(Data in this exercise)

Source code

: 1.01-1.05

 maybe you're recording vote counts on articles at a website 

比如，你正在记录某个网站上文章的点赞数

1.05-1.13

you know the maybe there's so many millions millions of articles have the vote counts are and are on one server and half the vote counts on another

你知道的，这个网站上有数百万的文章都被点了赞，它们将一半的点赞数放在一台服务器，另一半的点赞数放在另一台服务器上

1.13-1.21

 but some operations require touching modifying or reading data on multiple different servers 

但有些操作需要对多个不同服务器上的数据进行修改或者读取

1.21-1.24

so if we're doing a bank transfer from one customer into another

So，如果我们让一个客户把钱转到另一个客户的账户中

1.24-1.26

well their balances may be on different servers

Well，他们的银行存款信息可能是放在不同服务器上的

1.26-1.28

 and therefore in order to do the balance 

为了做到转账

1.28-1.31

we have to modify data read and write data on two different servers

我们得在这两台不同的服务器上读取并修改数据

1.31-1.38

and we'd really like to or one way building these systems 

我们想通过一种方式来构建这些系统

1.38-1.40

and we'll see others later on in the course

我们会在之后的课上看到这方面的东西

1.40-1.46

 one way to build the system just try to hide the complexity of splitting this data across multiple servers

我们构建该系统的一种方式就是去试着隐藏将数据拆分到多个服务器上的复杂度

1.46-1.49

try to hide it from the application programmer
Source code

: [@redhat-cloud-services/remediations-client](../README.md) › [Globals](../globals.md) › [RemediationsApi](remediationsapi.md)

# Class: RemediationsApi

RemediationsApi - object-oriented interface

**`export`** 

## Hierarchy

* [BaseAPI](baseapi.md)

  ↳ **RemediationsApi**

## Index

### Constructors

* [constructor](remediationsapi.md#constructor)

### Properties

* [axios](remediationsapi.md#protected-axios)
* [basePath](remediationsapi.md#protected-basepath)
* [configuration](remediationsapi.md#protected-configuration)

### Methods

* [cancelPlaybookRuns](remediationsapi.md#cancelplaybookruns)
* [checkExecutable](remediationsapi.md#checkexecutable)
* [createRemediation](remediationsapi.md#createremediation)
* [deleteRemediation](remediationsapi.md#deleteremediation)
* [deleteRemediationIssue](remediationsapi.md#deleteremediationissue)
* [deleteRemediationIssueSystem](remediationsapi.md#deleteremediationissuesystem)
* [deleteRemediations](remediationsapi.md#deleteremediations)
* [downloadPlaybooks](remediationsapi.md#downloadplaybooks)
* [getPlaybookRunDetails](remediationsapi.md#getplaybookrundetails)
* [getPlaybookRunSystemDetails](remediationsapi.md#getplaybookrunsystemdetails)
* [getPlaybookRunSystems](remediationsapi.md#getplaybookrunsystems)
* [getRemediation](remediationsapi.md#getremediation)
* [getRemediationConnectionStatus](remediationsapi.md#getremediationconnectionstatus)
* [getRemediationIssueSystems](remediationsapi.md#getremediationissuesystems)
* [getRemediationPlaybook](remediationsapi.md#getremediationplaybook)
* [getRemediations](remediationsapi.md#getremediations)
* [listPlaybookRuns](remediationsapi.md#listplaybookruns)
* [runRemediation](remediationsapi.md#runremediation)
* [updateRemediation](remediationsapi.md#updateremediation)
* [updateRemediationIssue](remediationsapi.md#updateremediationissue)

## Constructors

(End Data in this exercise)

Your assignment: Return every line of the material above word for word, from the first to the last.

Task solution:
Source code

: 1.01-1.05

 maybe you're recording vote counts on articles at a website 

比如，你正在记录某个网站上文章的点赞数

1.05-1.13

you know the maybe there's so many millions millions of articles have the vote counts are and are on one server and half the vote counts on another

你知道的，这个网站上有数百万的文章都被点了赞，它们将一半的点赞数放在一台服务器，另一半的点赞数放在另一台服务器上

1.13-1.21

 but some operations require touching modifying or reading data on multiple different servers 

但有些操作需要对多个不同服务器上的数据进行修改或者读取

1.21-1.24

so if we're doing a bank transfer from one customer into another

So，如果我们让一个客户把钱转到另一个客户的账户中

1.24-1.26

well their balances may be on different servers

Well，他们的银行存款信息可能是放在不同服务器上的

1.26-1.28

 and therefore in order to do the balance 

为了做到转账

1.28-1.31

we have to modify data read and write data on two different servers

我们得在这两台不同的服务器上读取并修改数据

1.31-1.38

and we'd really like to or one way building these systems 

我们想通过一种方式来构建这些系统

1.38-1.40

and we'll see others later on in the course

我们会在之后的课上看到这方面的东西

1.40-1.46

 one way to build the system just try to hide the complexity of splitting this data across multiple servers

我们构建该系统的一种方式就是去试着隐藏将数据拆分到多个服务器上的复杂度

1.46-1.49

try to hide it from the application programmer
Source code

: [@redhat-cloud-services/remediations-client](../README.md) › [Globals](../globals.md) › [RemediationsApi](remediationsapi.md)

# Class: RemediationsApi

RemediationsApi - object-oriented interface

**`export`** 

## Hierarchy

* [BaseAPI](baseapi.md)

  ↳ **RemediationsApi**

## Index

### Constructors

* [constructor](remediationsapi.md#constructor)

### Properties

* [axios](remediationsapi.md#protected-axios)
* [basePath](remediationsapi.md#protected-basepath)
* [configuration](remediationsapi.md#protected-configuration)

### Methods

* [cancelPlaybookRuns](remediationsapi.md#cancelplaybookruns)
* [checkExecutable](remediationsapi.md#checkexecutable)
* [createRemediation](remediationsapi.md#createremediation)
* [deleteRemediation](remediationsapi.md#deleteremediation)
* [deleteRemediationIssue](remediationsapi.md#deleteremediationissue)
* [deleteRemediationIssueSystem](remediationsapi.md#deleteremediationissuesystem)
* [deleteRemediations](remediationsapi.md#deleteremediations)
* [downloadPlaybooks](remediationsapi.md#downloadplaybooks)
* [getPlaybookRunDetails](remediationsapi.md#getplaybookrundetails)
* [getPlaybookRunSystemDetails](remediationsapi.md#getplaybookrunsystemdetails)
* [getPlaybookRunSystems](remediationsapi.md#getplaybookrunsystems)
* [getRemediation](remediationsapi.md#getremediation)
* [getRemediationConnectionStatus](remediationsapi.md#getremediationconnectionstatus)
* [getRemediationIssueSystems](remediationsapi.md#getremediationissuesystems)
* [getRemediationPlaybook](remediationsapi.md#getremediationplaybook)
* [getRemediations](remediationsapi.md#getremediations)
* [listPlaybookRuns](remediationsapi.md#listplaybookruns)
* [runRemediation](remediationsapi.md#runremediation)
* [updateRemediation](remediationsapi.md#updateremediation)
* [updateRemediationIssue](remediationsapi.md#updateremediationissue)

## Constructors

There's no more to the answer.